==== Texto extraído

Vadim, por ejemplo, entró en la policía, pero no en un cuerpo policial cualquiera, sino que era un OMON, un miembro de los «boinas negras», la temida policía antidisturbios, quienes se convertirían en las tropas de asalto reaccionarias en los últimos intentos por evitar la disgregación del sistema soviético. Sasha se hizo bombero, lo más cercano a su vida de combatiente como soldado de las tropas de desembarco y asalto en la caballería aeromóvil. Su función era la de permanecer a la espera hasta que se diera la alarma para embarcarse en uno de los helicópteros de ataque Mi-24 al que los soldados llamaban «jorobados», repletos de contenedores de armamento y cohetes, ya fuera para interceptar a una caravana rebelde o, con la misma frecuencia, para rescatar a soldados soviéticos que habían quedado atrapados en emboscadas. La camaradería del parque de bomberos, la alarma repentina, el intenso fragor de la acción que pone en riesgo tu vida al mismo tiempo que la dota de sentido, la sensación de ser una figura mítica separada de la gris realidad diaria soviética, todo ello contribuía a recrear los viejos tiempos en Afganistán.

Y después estaba Volodia, también conocido como «Chainik» («Tetera») por razones que nunca supe (aunque es un término que se usa en la cárcel para referirse a los matones). Nervudo, intenso, sombrío, tenía una indefinible disposición a la crispación y al peligro de las que te hacen cambiar de acera para intentar evitarlo. Había sido tirador de élite durante la guerra, y prácticamente lo único que podía transformarlo en un ser humano relajado, abierto e incluso animado era tener la oportunidad de embelesarse hablando de su rifle de francotirador Dragunov y sus habilidades para usarlo. Los otros afgantsi toleraban a Volodia, pero nunca parecían estar cómodos en su presencia, y tampoco hablando sobre él. Siempre tenía dinero para derrochar en un tiempo en que la mayoría subsistían a duras penas en sus vidas marginales, a menudo junto a sus padres o simultaneando varios trabajos. Todo cobró sentido cuando supe que se había convertido en lo que en los círculos criminales rusos llaman un «torpedo», un sicario. Mientras los valores y las estructuras de la vida soviética se desmoronaban y caían, el crimen organizado emergía entre las ruinas, una vez liberado de su subordinación a los dirigentes corruptos del Partido Comunista y a los millonarios del mercado negro. A medida que surgía, congregaba a una nueva generación de reclutas, entre los que se incluían los excombatientes desilusionados y damnificados de la última guerra de la URSS. Algunos ejercían como guardaespaldas, recaderos o matones, y después había otros, como Volodia y su amado rifle, que eran asesinos.

========

> [Orden de trabajo 1]:
Indica si cada afirmación coincide con el texto sobre los excombatientes soviéticos de Afganistán y responde sí o no, citando literalmente las palabras que lo deciden: (a) Sasha se hizo policía antidisturbios; (b) Volodia había sido tirador de élite durante la guerra; (c) los otros afgantsi se sentían cómodos en presencia de Volodia.
> [Orden de trabajo 2]:
Redacta lo que sigue al texto sobre los excombatientes soviéticos de Afganistán, a partir de su última oración.

==== Información mostrada

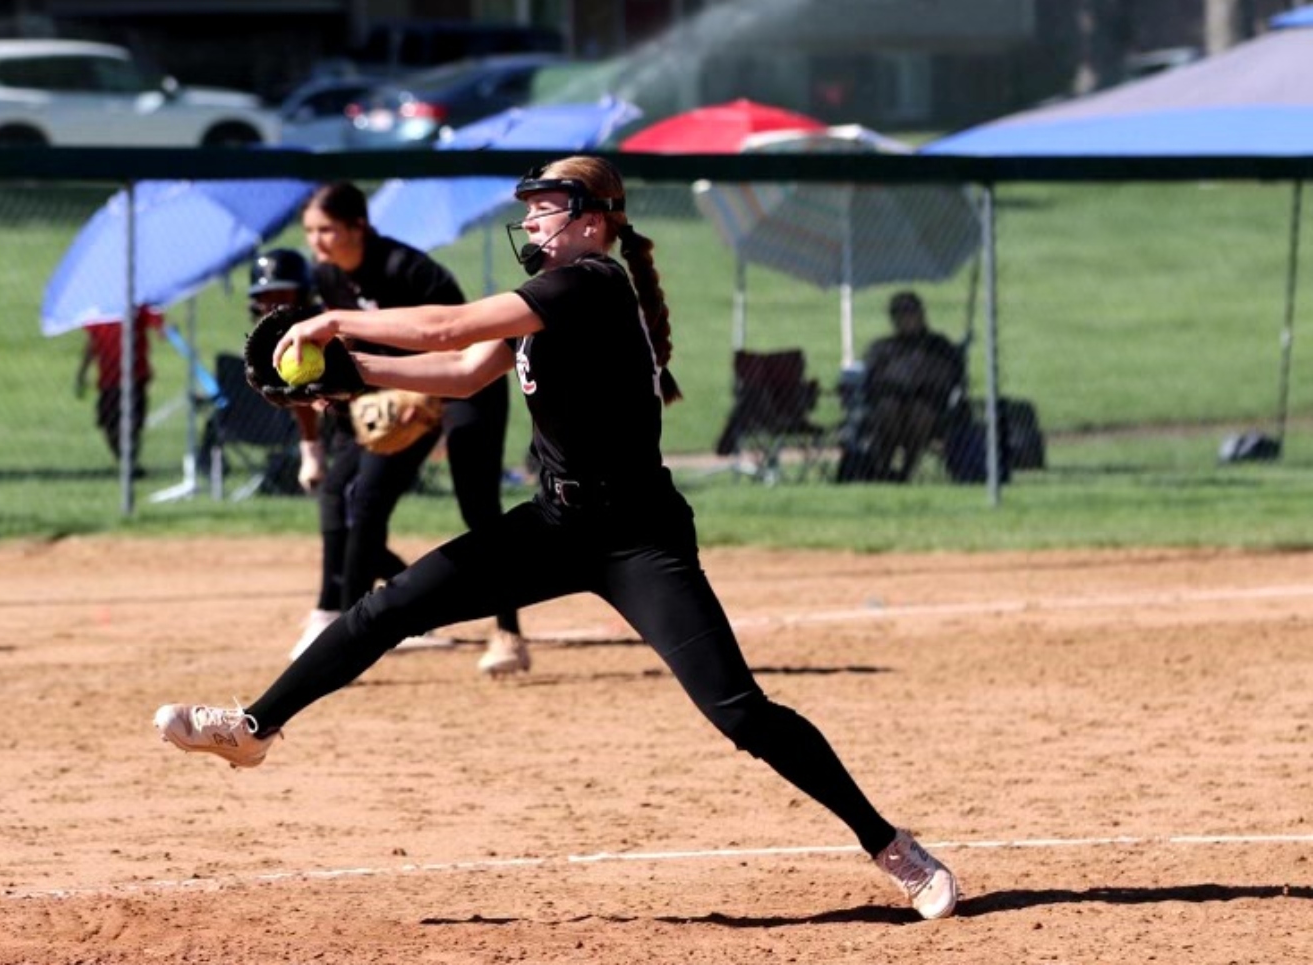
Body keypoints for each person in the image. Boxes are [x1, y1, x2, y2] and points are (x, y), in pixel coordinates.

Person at [154, 156, 959, 921]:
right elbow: (464, 371)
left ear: (593, 221)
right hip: (556, 522)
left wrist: (334, 321)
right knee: (387, 606)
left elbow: (447, 326)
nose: (532, 215)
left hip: (639, 535)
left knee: (742, 713)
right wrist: (352, 373)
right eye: (531, 204)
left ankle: (892, 845)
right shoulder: (550, 293)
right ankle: (251, 729)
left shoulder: (591, 283)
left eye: (548, 202)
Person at [287, 182, 529, 676]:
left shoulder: (406, 268)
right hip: (393, 397)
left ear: (359, 226)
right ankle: (345, 639)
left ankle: (509, 634)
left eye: (328, 229)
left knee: (479, 509)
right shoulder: (327, 276)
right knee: (361, 498)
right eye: (310, 231)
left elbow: (462, 342)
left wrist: (434, 416)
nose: (318, 241)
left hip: (468, 389)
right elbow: (348, 353)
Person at [856, 291, 965, 483]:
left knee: (919, 414)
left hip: (929, 405)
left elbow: (949, 379)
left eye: (909, 313)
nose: (903, 319)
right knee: (888, 410)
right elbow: (870, 380)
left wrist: (918, 389)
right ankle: (882, 467)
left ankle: (906, 471)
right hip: (889, 403)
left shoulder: (938, 346)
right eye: (897, 314)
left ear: (921, 315)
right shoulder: (883, 347)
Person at [75, 305, 162, 477]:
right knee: (108, 420)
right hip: (109, 378)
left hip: (135, 375)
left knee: (132, 421)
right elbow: (92, 342)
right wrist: (82, 372)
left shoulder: (136, 302)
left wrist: (164, 329)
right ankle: (126, 460)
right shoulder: (97, 310)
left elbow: (157, 321)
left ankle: (130, 462)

========

> [Respuesta 1]:
(a) No: «Sasha se hizo bombero».
(b) Sí: «Había sido tirador de élite durante la guerra».
(c) No: «nunca parecían estar cómodos en su presencia».

> [Respuesta 2]:
Nunca supe qué pasó con Volodia. Tampoco es que nos enviáramos felicitaciones por Navidad. Probablemente acabó siendo víctima de las guerras entre clanes de la década de 1990 que se libraron con coches bomba, tiroteos motorizados y cuchillazos nocturnos. Aquella década fue testigo del inicio de una tradición de monumentos funerarios en la que los gánsteres caídos eran enterrados con toda la pompa de El padrino, limusinas negras que atravesaban senderos flanqueados con claveles blancos y tumbas distinguidas mediante enormes lápidas mortuorias que mostraban representaciones idealizadas del difunto. Extraordinariamente caras (las más grandes costaban 250.000 dólares en una época en la que el sueldo medio rondaba el dólar diario) y estupendamente horteras, estas tumbas eran monumentos que mostraban a los muertos en posesión de los botines obtenidos gracias a sus vidas como delincuentes: el Mercedes, el traje de diseñador, las gruesas cadenas de oro. Todavía me pregunto si algún día me hallaré caminando por alguno de los cementerios favoritos de los gánsteres de Moscú, tal vez en Vvedenskoye al sureste de la ciudad, o en Vagánkovo al oeste, y daré con la tumba de Volodia. No me cabe duda de que ese rifle estaría representado en ella.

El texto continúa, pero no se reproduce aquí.